[WHAT IS ASKED]
Reproduce the following lines without any changes.

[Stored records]
________
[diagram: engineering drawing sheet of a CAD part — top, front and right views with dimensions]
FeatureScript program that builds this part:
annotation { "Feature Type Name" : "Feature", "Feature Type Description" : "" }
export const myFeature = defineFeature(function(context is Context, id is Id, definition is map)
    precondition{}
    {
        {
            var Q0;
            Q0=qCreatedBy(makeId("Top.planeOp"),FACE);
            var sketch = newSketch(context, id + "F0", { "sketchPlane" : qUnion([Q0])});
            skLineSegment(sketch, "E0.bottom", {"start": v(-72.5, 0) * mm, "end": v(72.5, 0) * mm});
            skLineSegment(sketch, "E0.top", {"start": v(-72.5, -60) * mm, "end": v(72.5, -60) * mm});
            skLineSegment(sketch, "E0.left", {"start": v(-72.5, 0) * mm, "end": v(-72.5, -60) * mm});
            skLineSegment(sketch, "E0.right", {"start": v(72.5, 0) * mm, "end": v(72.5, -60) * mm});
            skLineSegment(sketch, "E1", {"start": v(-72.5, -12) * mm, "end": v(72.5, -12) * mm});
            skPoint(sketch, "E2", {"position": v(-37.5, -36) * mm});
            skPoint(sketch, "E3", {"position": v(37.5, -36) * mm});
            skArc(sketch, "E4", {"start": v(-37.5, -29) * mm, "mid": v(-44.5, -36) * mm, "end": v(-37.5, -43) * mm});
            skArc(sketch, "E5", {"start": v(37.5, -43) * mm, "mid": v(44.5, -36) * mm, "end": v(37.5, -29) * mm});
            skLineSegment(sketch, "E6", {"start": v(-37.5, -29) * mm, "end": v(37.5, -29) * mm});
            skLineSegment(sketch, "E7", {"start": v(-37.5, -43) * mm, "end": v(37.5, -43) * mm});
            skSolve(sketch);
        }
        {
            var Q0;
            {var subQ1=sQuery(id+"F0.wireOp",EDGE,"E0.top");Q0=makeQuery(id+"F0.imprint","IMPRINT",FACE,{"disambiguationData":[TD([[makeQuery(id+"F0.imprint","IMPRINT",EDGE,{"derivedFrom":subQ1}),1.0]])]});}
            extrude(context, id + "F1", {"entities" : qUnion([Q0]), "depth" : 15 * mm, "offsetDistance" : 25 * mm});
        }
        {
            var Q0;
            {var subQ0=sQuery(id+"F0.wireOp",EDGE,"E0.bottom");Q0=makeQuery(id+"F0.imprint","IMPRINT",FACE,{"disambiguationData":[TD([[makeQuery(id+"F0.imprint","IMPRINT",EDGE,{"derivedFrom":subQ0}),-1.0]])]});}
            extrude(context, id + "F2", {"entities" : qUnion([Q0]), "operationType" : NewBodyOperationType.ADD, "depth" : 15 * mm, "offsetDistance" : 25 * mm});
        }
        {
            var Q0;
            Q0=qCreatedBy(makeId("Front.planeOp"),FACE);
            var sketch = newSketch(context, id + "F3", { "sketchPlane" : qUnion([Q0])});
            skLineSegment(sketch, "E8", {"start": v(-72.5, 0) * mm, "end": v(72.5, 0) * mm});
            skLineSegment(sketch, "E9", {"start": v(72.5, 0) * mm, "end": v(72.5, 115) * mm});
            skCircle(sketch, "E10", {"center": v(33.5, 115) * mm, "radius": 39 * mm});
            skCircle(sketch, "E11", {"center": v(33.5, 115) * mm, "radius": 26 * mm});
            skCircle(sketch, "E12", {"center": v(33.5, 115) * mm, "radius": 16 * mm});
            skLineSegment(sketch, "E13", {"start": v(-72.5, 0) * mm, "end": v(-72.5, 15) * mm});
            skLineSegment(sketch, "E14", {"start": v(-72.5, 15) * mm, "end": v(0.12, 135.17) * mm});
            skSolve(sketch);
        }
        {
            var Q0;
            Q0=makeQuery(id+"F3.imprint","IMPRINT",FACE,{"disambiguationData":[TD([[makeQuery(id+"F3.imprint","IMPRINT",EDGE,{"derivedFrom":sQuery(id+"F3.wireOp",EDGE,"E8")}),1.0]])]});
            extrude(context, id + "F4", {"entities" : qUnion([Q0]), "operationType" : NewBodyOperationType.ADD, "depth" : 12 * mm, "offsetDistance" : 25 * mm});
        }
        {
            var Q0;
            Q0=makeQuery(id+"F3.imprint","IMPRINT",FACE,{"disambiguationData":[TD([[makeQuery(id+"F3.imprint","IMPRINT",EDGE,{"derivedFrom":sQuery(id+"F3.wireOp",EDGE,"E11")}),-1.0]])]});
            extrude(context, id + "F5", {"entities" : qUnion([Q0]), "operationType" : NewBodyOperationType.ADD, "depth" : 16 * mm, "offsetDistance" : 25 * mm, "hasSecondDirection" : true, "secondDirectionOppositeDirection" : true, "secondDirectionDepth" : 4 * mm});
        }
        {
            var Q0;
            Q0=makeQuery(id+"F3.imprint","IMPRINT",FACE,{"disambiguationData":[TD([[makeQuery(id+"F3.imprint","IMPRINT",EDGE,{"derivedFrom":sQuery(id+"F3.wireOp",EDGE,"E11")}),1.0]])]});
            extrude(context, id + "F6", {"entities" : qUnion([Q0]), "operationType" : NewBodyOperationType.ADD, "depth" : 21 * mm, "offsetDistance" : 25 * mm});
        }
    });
________
[RESULT FOR THIS TASK]
[diagram: engineering drawing sheet of a CAD part — top, front and right views with dimensions]
FeatureScript program that builds this part:
annotation { "Feature Type Name" : "Feature", "Feature Type Description" : "" }
export const myFeature = defineFeature(function(context is Context, id is Id, definition is map)
    precondition{}
    {
        {
            var Q0;
            Q0=qCreatedBy(makeId("Top.planeOp"),FACE);
            var sketch = newSketch(context, id + "F0", { "sketchPlane" : qUnion([Q0])});
            skLineSegment(sketch, "E0.bottom", {"start": v(-72.5, 0) * mm, "end": v(72.5, 0) * mm});
            skLineSegment(sketch, "E0.top", {"start": v(-72.5, -60) * mm, "end": v(72.5, -60) * mm});
            skLineSegment(sketch, "E0.left", {"start": v(-72.5, 0) * mm, "end": v(-72.5, -60) * mm});
            skLineSegment(sketch, "E0.right", {"start": v(72.5, 0) * mm, "end": v(72.5, -60) * mm});
            skLineSegment(sketch, "E1", {"start": v(-72.5, -12) * mm, "end": v(72.5, -12) * mm});
            skPoint(sketch, "E2", {"position": v(-37.5, -36) * mm});
            skPoint(sketch, "E3", {"position": v(37.5, -36) * mm});
            skArc(sketch, "E4", {"start": v(-37.5, -29) * mm, "mid": v(-44.5, -36) * mm, "end": v(-37.5, -43) * mm});
            skArc(sketch, "E5", {"start": v(37.5, -43) * mm, "mid": v(44.5, -36) * mm, "end": v(37.5, -29) * mm});
            skLineSegment(sketch, "E6", {"start": v(-37.5, -29) * mm, "end": v(37.5, -29) * mm});
            skLineSegment(sketch, "E7", {"start": v(-37.5, -43) * mm, "end": v(37.5, -43) * mm});
            skSolve(sketch);
        }
        {
            var Q0;
            {var subQ1=sQuery(id+"F0.wireOp",EDGE,"E0.top");Q0=makeQuery(id+"F0.imprint","IMPRINT",FACE,{"disambiguationData":[TD([[makeQuery(id+"F0.imprint","IMPRINT",EDGE,{"derivedFrom":subQ1}),1.0]])]});}
            extrude(context, id + "F1", {"entities" : qUnion([Q0]), "depth" : 15 * mm, "offsetDistance" : 25 * mm});
        }
        {
            var Q0;
            {var subQ0=sQuery(id+"F0.wireOp",EDGE,"E0.bottom");Q0=makeQuery(id+"F0.imprint","IMPRINT",FACE,{"disambiguationData":[TD([[makeQuery(id+"F0.imprint","IMPRINT",EDGE,{"derivedFrom":subQ0}),-1.0]])]});}
            extrude(context, id + "F2", {"entities" : qUnion([Q0]), "operationType" : NewBodyOperationType.ADD, "depth" : 15 * mm, "offsetDistance" : 25 * mm});
        }
        {
            var Q0;
            Q0=qCreatedBy(makeId("Front.planeOp"),FACE);
            var sketch = newSketch(context, id + "F3", { "sketchPlane" : qUnion([Q0])});
            skLineSegment(sketch, "E8", {"start": v(-72.5, 0) * mm, "end": v(72.5, 0) * mm});
            skLineSegment(sketch, "E9", {"start": v(72.5, 0) * mm, "end": v(72.5, 115) * mm});
            skCircle(sketch, "E10", {"center": v(33.5, 115) * mm, "radius": 39 * mm});
            skCircle(sketch, "E11", {"center": v(33.5, 115) * mm, "radius": 26 * mm});
            skCircle(sketch, "E12", {"center": v(33.5, 115) * mm, "radius": 16 * mm});
            skLineSegment(sketch, "E13", {"start": v(-72.5, 0) * mm, "end": v(-72.5, 15) * mm});
            skLineSegment(sketch, "E14", {"start": v(-72.5, 15) * mm, "end": v(0.12, 135.17) * mm});
            skSolve(sketch);
        }
        {
            var Q0;
            Q0=makeQuery(id+"F3.imprint","IMPRINT",FACE,{"disambiguationData":[TD([[makeQuery(id+"F3.imprint","IMPRINT",EDGE,{"derivedFrom":sQuery(id+"F3.wireOp",EDGE,"E8")}),1.0]])]});
            extrude(context, id + "F4", {"entities" : qUnion([Q0]), "operationType" : NewBodyOperationType.ADD, "depth" : 12 * mm, "offsetDistance" : 25 * mm});
        }
        {
            var Q0;
            Q0=makeQuery(id+"F3.imprint","IMPRINT",FACE,{"disambiguationData":[TD([[makeQuery(id+"F3.imprint","IMPRINT",EDGE,{"derivedFrom":sQuery(id+"F3.wireOp",EDGE,"E11")}),-1.0]])]});
            extrude(context, id + "F5", {"entities" : qUnion([Q0]), "operationType" : NewBodyOperationType.ADD, "depth" : 16 * mm, "offsetDistance" : 25 * mm, "hasSecondDirection" : true, "secondDirectionOppositeDirection" : true, "secondDirectionDepth" : 4 * mm});
        }
        {
            var Q0;
            Q0=makeQuery(id+"F3.imprint","IMPRINT",FACE,{"disambiguationData":[TD([[makeQuery(id+"F3.imprint","IMPRINT",EDGE,{"derivedFrom":sQuery(id+"F3.wireOp",EDGE,"E11")}),1.0]])]});
            extrude(context, id + "F6", {"entities" : qUnion([Q0]), "operationType" : NewBodyOperationType.ADD, "depth" : 21 * mm, "offsetDistance" : 25 * mm});
        }
    });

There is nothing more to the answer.